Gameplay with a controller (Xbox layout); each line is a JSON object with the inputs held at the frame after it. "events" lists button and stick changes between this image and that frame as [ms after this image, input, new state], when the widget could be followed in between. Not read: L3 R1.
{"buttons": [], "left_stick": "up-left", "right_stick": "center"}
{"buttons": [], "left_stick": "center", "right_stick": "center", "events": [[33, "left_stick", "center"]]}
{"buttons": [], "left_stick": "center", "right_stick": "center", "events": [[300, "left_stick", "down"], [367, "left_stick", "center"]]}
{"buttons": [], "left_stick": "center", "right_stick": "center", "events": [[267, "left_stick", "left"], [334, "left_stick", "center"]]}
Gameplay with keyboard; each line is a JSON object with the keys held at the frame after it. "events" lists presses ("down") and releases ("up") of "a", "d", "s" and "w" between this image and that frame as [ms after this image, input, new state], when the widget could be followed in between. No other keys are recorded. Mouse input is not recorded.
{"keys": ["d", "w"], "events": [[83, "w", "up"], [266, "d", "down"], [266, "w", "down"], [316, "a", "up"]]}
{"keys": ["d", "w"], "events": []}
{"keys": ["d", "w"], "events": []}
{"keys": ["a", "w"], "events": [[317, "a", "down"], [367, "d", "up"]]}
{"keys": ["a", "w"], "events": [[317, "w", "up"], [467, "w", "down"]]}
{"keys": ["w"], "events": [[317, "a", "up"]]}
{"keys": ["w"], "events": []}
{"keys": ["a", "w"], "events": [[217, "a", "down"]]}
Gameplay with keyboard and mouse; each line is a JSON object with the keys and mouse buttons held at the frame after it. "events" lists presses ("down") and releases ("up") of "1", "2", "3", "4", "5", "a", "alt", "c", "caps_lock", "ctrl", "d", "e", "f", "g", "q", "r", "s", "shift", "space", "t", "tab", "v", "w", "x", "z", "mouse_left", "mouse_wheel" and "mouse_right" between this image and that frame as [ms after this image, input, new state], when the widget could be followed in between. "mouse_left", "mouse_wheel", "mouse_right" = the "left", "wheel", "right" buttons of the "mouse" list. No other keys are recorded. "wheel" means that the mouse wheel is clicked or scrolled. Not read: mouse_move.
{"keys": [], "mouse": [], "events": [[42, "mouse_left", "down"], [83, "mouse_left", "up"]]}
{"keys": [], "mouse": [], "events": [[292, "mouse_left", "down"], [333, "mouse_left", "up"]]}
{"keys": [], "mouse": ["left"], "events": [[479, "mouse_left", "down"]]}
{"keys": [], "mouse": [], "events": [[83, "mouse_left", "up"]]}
|---|
» Prompt
Could you write out all of the data again, exactly as given?

» Result
Gameplay with a controller (Xbox layout); each line is a JSON object with the inputs held at the frame after it. "events" lists button and stick changes between this image and that frame as [ms after this image, input, new state], when the widget could be followed in between. Not read: L3 R1.
{"buttons": [], "left_stick": "up-left", "right_stick": "center"}
{"buttons": [], "left_stick": "center", "right_stick": "center", "events": [[33, "left_stick", "center"]]}
{"buttons": [], "left_stick": "center", "right_stick": "center", "events": [[300, "left_stick", "down"], [367, "left_stick", "center"]]}
{"buttons": [], "left_stick": "center", "right_stick": "center", "events": [[267, "left_stick", "left"], [334, "left_stick", "center"]]}
Gameplay with keyboard; each line is a JSON object with the keys held at the frame after it. "events" lists presses ("down") and releases ("up") of "a", "d", "s" and "w" between this image and that frame as [ms after this image, input, new state], when the widget could be followed in between. No other keys are recorded. Mouse input is not recorded.
{"keys": ["d", "w"], "events": [[83, "w", "up"], [266, "d", "down"], [266, "w", "down"], [316, "a", "up"]]}
{"keys": ["d", "w"], "events": []}
{"keys": ["d", "w"], "events": []}
{"keys": ["a", "w"], "events": [[317, "a", "down"], [367, "d", "up"]]}
{"keys": ["a", "w"], "events": [[317, "w", "up"], [467, "w", "down"]]}
{"keys": ["w"], "events": [[317, "a", "up"]]}
{"keys": ["w"], "events": []}
{"keys": ["a", "w"], "events": [[217, "a", "down"]]}
Gameplay with keyboard and mouse; each line is a JSON object with the keys and mouse buttons held at the frame after it. "events" lists presses ("down") and releases ("up") of "1", "2", "3", "4", "5", "a", "alt", "c", "caps_lock", "ctrl", "d", "e", "f", "g", "q", "r", "s", "shift", "space", "t", "tab", "v", "w", "x", "z", "mouse_left", "mouse_wheel" and "mouse_right" between this image and that frame as [ms after this image, input, new state], when the widget could be followed in between. "mouse_left", "mouse_wheel", "mouse_right" = the "left", "wheel", "right" buttons of the "mouse" list. No other keys are recorded. "wheel" means that the mouse wheel is clicked or scrolled. Not read: mouse_move.
{"keys": [], "mouse": [], "events": [[42, "mouse_left", "down"], [83, "mouse_left", "up"]]}
{"keys": [], "mouse": [], "events": [[292, "mouse_left", "down"], [333, "mouse_left", "up"]]}
{"keys": [], "mouse": ["left"], "events": [[479, "mouse_left", "down"]]}
{"keys": [], "mouse": [], "events": [[83, "mouse_left", "up"]]}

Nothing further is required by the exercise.